First-Generation Student Joanna Marie Hilao
Joanna Marie Hilao
Undergrad: Mesa Community College and University of Arizona
Q. What is your background? Where did you grow up?
A. I am the oldest of four children, and we all grew up in a small rural town in the Philippines. I lived there until I was around 11 years old.
Q. Why didn’t your parents attend college?
A. My biological father received a high school diploma and had no choice but to enter the workforce until his untimely passing. On the other hand, my mother graduated with a degree in Hotel and Restaurant Management from a university in the Philippines. However, she was not able to use her degree upon moving to the United States. My step-father also received a diploma in the Philippines but had to enter the workforce as a mechanic and construction worker to provide for our family.
Q. What made you decide to attend college?
A. Since my biological father passed away when I was 14, my mom, siblings, and I moved to the United States to seek a better future. Being in America opened a lot of doors for me because had I still lived in the Philippines, high school and college would be questionable ventures for my siblings and me. I knew that going to college would be the first step in ensuring a successful future for me and my family.
Q. Did you know you were a first-generation college student?
A. I knew I was the first person in my family to pursue a college degree in the United States, but I didn’t actually realize that I was a first-generation college student because my Mom received a degree in the Philippines. It wasn’t until my community college advisor informed me that I realized I was a first-generation college student.
Q. What were the biggest challenges you faced as a first-generation college student?
A. All I knew was that I wanted to get good grades in junior high and high school, because that way, I can make my parents proud and inspire my younger siblings to follow suit. During my junior and senior year of high school, I realized most of my peers were preparing to take the SATs and filling out college applications. I didn’t know what the SATs/ACTs were. All I knew was that everyone was taking them, so I did the same. I remember being so confused because neither my parents nor I knew how to get to college, much less afford it. We had no clue what the FAFSA was. We didn’t know college tours existed. My family and I didn’t have a conversation of what school would be the best “fit” for me. Since my parents worked, I found myself navigating my path to college alone. I drove to my local community colleges and sought out the best options for me to get started on my dreams of becoming a physician. This journey led me to attending Mesa Community College. At university, since the student body was larger, it became more challenging to find personalized advising and navigate my way to get my degree. This was a completely different ballpark because I was now away from home, and I found myself having to look even harder for opportunities to succeed.
Q. Why did you enroll in the Health Science Intensive program?
A. What drew me to the program was its focus on introspection and the one-on-one. I liked how the program values our experiences, knowing our individual journeys provide us with the wisdom to take part in important discussions on education and healthcare. The rigor also drew me to the program, and continues to challenge and strengthen my knowledge in the sciences. In addition, one of the challenges I faced in the past was getting personalized advising when it came to navigating college. Both Dr. Alex Tan and Zuri Obado have given so much of their time to provide personalized advising when it comes to improving our application to medical school.
Q. How does being a first-generation college student affect you now in the Health Science Intensive program?
A. Meeting other first-gen students has been incredibly helpful because I’ve found people who understand the struggles of trying to bridge gaps and meet and surpass societal expectations of students from our background. It has been a supportive environment that gives students with varying experiences the opportunity to thrive and learn from each other. The medical school application process is complex, and having the experience of navigating community college and university in the past has helped me become a woman of action.

REQUIRED ACTIONS =>
1. Translate into Spanish this sentence from the interview above: "I lived there until I was around 11 years old."
2. Reproduce word for word the stretch of the interview above from "A. I knew I" through "first-generation college student.".

DATA UNDER STUDY =>
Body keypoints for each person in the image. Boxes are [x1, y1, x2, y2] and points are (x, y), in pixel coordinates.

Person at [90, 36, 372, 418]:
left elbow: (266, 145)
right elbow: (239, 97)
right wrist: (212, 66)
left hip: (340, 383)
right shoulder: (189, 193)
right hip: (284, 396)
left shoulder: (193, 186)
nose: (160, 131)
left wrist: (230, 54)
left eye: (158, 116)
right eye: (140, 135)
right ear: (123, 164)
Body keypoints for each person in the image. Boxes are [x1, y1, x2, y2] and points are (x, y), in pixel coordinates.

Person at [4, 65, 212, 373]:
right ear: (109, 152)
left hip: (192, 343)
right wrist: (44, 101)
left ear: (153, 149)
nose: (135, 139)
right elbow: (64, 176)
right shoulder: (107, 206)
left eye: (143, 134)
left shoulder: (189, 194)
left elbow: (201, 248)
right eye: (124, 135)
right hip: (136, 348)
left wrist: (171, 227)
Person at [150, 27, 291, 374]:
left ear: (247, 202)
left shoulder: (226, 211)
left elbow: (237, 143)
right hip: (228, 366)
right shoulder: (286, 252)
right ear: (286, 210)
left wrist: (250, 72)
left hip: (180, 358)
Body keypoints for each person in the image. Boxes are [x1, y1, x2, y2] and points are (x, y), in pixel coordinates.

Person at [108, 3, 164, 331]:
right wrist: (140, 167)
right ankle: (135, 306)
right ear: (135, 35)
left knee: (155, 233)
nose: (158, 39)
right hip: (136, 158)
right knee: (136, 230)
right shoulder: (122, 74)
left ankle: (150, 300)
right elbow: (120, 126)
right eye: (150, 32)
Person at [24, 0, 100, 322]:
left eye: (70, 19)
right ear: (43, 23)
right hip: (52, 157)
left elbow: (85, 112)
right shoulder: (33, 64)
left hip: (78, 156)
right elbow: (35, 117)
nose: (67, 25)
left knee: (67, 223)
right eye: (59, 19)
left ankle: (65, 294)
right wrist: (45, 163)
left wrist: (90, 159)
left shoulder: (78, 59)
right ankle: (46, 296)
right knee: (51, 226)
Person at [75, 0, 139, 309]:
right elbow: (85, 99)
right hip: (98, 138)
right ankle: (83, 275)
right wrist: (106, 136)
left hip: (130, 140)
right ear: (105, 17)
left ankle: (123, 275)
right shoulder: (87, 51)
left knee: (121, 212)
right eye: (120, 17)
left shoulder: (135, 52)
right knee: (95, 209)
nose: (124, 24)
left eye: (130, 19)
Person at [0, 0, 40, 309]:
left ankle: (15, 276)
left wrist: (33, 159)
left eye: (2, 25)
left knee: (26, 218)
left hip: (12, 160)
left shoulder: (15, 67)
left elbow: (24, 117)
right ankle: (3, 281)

SOLUTIONS FOR EACH TASK =>
1. Viví allí hasta que tenía alrededor de 11 años.

2.
A. I knew I was the first person in my family to pursue a college degree in the United States, but I didn’t actually realize that I was a first-generation college student because my Mom received a degree in the Philippines. It wasn’t until my community college advisor informed me that I realized I was a first-generation college student.